Thursday, January 11, 2007

Hope

by Derrick McQueen

The night before we used all but the heelpiece of bread to stretch dinner for my Mom, my brother and I. We had officially run out of food and had nothing to eat. My mom had a great job at AT&T as a single mother but was left with all the debts, the car breaking down right before rent was due and two boys she wanted to protect from it all. It was one of the first times I remember my mom really crying and not being able to stop. When I asked her what was wrong she told me that my brother had just eaten the last bit of bread in the house. Even though we had lots of family in town, Mom was just so sick and tired of borrowing a dollar here, some bread or milk there.
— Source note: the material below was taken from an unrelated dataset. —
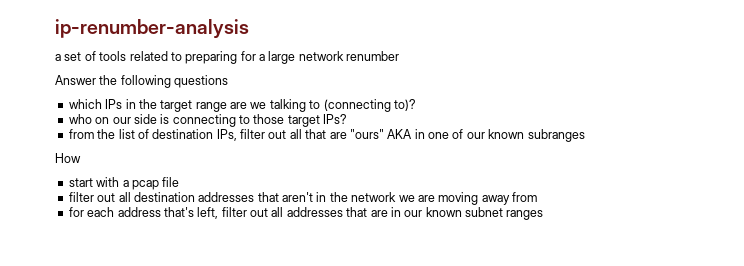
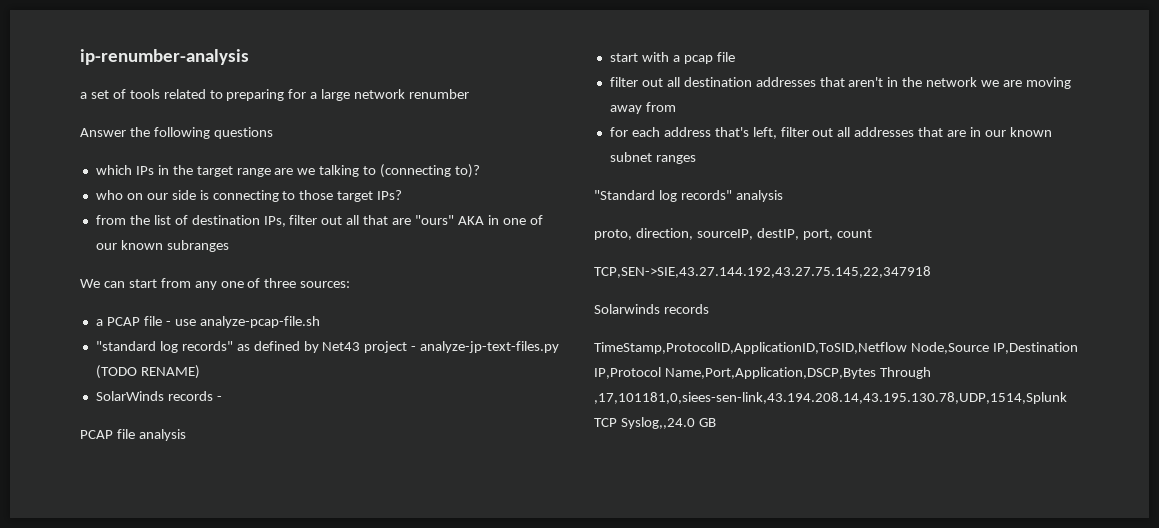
[55,153,81,163] How -> [80,278,351,290] [95,316,320,328] [95,341,560,353] [95,365,200,379] [95,391,222,401] [80,429,186,441] We can start from any one of three sources: // a PCAP file - use analyze-pcap-file.sh // "standard log records" as defined by Net43 project - analyze-jp-text-files.py (TODO RENAME) // SolarWinds records - // PCAP file analysis
(544, 215) none -> [594,190,783,202] [594,228,872,240] [594,266,931,278] [594,304,709,314] [594,342,1078,354] [594,367,931,379] [594,392,1067,404] [594,417,716,429] // "Standard log records" analysis // proto, direction, sourceIP, destIP, port, count // TCP,SEN->SIE,43.27.144.192,43.27.75.145,22,347918 // Solarwinds records // TimeStamp,ProtocolID,ApplicationID,ToSID,Netflow Node,Source IP,Destination IP,Protocol Name,Port,Application,DSCP,Bytes Through ,17,101181,0,siees-sen-link,43.194.208.14,43.195.130.78,UDP,1514,Splunk TCP Syslog,,24.0 GB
Just three to five dollars would have gotten us through the next couple of days but my mom was just beaten.

As she told me all of this, when I was thirteen, I remember feeling so helpless. All I knew was that I didn’t want my seven-year-old brother to see us like this. Mom agreed and apologized that I had to be a party to this. I told her it was okay. She showed me what she was holding in her hand. It wasn’t just the bread that was gone, she was holding a gnarled and twisted tube of toothpaste that had been slit open from the bottom. There was not one bit of toothpaste left in the tube. Mom had put it on my brother’s toothbrush so that he could brush his teeth. For her that was just the last straw. I started praying for our little family, Mom joined in and when we finished she felt much better.

Today in Logan, Ohio I had the opportunity to tour a Food Bank that had a full kitchen and a process to feed thousands. I was told that on distribution day people lined up starting at 4 am to get their box of food. The facility opens at 8 am. The line stretches down the half mile of driveway and for several miles down the road. But people get food and get fed. This is not a report about the facility, I just wanted people to know how incredibly powerful it is to know that people who need food get it. It’s simple I know but it means so much.
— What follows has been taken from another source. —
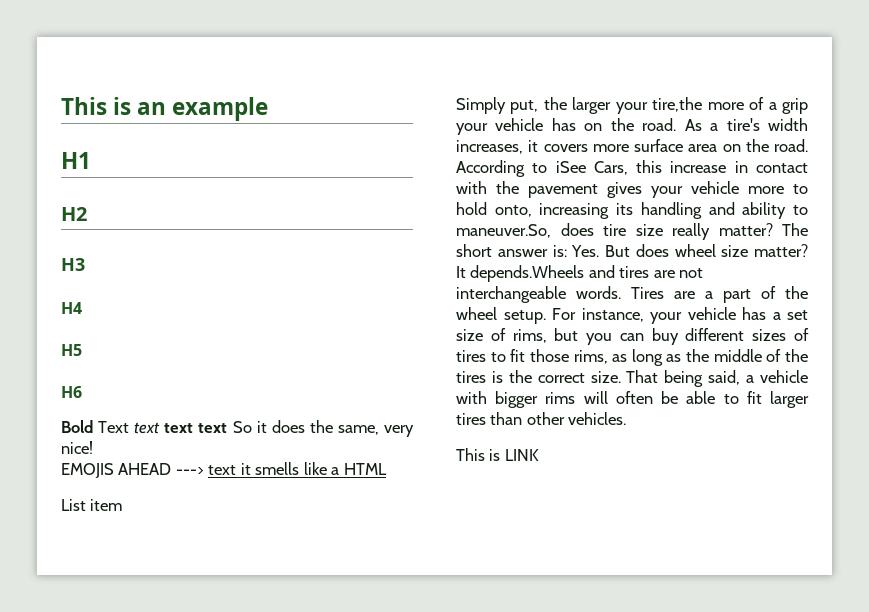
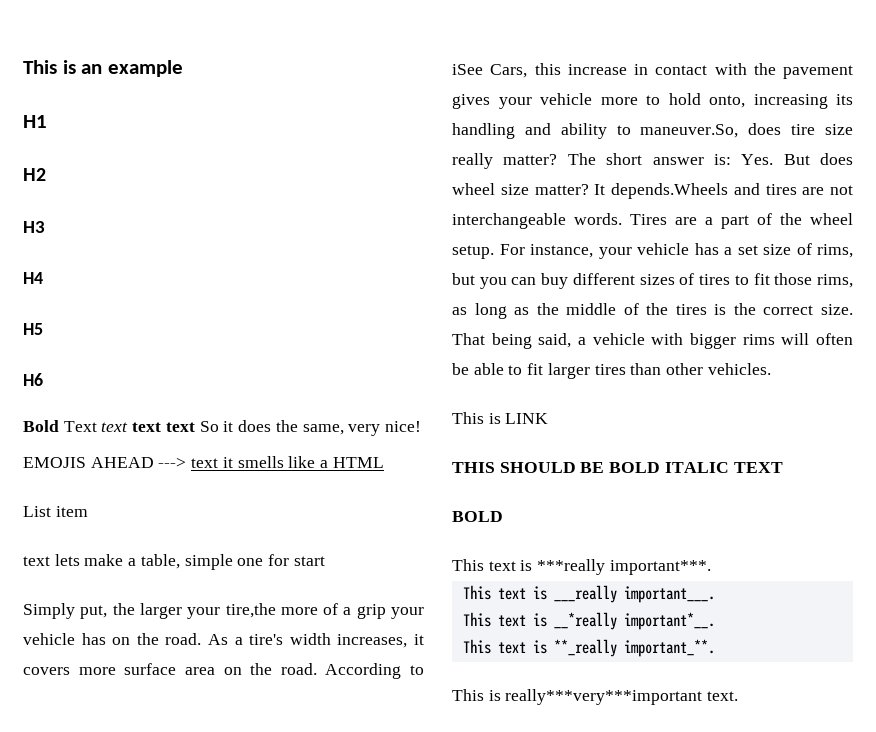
(123, 505) none -> [23,554,325,570] // text lets make a table, simple one for start
(539, 455) none -> [452,462,783,473] [452,511,503,522] [452,559,711,575] [462,585,715,603] [462,612,715,630] [462,639,715,657] [452,689,739,705] // THIS SHOULD BE BOLD ITALIC TEXT // BOLD // This text is ***really important***. // This text is ___really important___. // This text is __*really important*__. // This text is **_really important_**. // This is really***very***important text.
I will be a forty-two year old man in less than week. As I am writing this tears are streaming down my face. You see today I visited the Tri-County Community Action in Logan, Ohio that houses a Food Bank, Meals On Wheels and a Headstart program. It hit me hard just how grateful I am that people here have banded together to do their bit to end poverty by feeding the hungry. Tonight in Logan, Ohio there is a thirteen year old somewhere that doesn’t have to watch his mother cry, not for himself, but because his brother won’t eat. And he won’t have to carry that for the rest of his life. To me, that is a miracle. By the way, in the mail that day after Mom and I prayed and cried, a tube of sample toothpaste, or what I like to call hope, arrived in the mail. And things just seemed to get a little better. Hope came in the mail.